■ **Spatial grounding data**

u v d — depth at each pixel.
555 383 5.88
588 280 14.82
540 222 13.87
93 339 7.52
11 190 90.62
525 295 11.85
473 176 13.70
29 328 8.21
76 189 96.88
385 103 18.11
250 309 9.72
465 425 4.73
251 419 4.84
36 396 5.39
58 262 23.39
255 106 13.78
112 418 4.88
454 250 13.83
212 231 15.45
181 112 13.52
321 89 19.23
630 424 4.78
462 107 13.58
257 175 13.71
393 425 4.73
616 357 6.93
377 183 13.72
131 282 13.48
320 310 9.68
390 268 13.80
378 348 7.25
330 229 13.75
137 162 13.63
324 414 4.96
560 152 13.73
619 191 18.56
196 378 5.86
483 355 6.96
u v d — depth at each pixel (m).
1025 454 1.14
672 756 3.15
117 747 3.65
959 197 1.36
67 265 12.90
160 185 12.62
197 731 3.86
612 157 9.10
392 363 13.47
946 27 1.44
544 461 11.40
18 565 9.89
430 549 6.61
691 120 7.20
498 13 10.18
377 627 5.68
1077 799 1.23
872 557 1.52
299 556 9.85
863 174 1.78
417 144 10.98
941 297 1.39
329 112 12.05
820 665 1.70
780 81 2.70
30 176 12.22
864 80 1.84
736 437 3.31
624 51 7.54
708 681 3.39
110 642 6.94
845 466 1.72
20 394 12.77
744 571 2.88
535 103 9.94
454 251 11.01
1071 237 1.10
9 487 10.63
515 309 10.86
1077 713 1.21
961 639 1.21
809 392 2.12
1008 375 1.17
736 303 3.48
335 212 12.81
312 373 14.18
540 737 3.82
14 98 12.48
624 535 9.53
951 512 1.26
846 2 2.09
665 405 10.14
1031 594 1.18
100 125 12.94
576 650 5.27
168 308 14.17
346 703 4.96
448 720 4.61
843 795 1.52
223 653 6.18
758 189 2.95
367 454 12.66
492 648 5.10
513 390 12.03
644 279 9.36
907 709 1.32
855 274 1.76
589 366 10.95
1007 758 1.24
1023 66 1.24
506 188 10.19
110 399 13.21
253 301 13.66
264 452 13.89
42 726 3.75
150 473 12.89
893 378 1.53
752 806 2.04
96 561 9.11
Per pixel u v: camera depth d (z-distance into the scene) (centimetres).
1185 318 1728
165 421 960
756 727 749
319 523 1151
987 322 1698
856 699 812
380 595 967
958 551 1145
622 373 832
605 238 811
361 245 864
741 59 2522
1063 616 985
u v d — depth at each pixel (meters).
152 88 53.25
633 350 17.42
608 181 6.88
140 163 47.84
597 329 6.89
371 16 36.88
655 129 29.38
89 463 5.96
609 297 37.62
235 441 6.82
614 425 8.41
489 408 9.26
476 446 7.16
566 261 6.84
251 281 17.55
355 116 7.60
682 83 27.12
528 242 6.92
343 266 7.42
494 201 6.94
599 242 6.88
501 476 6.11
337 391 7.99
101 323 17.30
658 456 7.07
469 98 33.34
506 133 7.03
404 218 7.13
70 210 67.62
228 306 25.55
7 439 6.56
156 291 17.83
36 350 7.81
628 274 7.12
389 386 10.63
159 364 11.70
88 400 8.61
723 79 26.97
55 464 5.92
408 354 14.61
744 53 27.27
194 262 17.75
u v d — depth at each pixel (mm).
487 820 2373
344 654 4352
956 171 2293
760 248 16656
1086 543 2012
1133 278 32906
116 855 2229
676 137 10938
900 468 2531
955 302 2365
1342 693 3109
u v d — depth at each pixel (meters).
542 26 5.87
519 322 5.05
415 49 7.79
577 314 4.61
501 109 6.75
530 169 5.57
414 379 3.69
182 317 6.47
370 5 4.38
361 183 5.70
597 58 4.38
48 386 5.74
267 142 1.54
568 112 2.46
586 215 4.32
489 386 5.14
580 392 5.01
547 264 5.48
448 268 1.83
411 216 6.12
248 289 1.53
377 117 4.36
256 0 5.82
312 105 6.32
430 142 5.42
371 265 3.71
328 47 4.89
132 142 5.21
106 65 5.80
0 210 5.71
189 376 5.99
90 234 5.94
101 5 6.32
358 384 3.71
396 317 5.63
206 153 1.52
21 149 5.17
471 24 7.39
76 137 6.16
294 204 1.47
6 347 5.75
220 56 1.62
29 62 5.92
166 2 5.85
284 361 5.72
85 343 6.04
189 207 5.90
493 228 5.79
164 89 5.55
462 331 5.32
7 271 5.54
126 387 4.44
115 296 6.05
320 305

■ **Work to complete**
In the reply, include exactly the lines from the beginning of the entries above through the line holding "67 265 12.90", and nothing besides.

■ **Task answer**
u v d — depth at each pixel.
555 383 5.88
588 280 14.82
540 222 13.87
93 339 7.52
11 190 90.62
525 295 11.85
473 176 13.70
29 328 8.21
76 189 96.88
385 103 18.11
250 309 9.72
465 425 4.73
251 419 4.84
36 396 5.39
58 262 23.39
255 106 13.78
112 418 4.88
454 250 13.83
212 231 15.45
181 112 13.52
321 89 19.23
630 424 4.78
462 107 13.58
257 175 13.71
393 425 4.73
616 357 6.93
377 183 13.72
131 282 13.48
320 310 9.68
390 268 13.80
378 348 7.25
330 229 13.75
137 162 13.63
324 414 4.96
560 152 13.73
619 191 18.56
196 378 5.86
483 355 6.96
u v d — depth at each pixel (m).
1025 454 1.14
672 756 3.15
117 747 3.65
959 197 1.36
67 265 12.90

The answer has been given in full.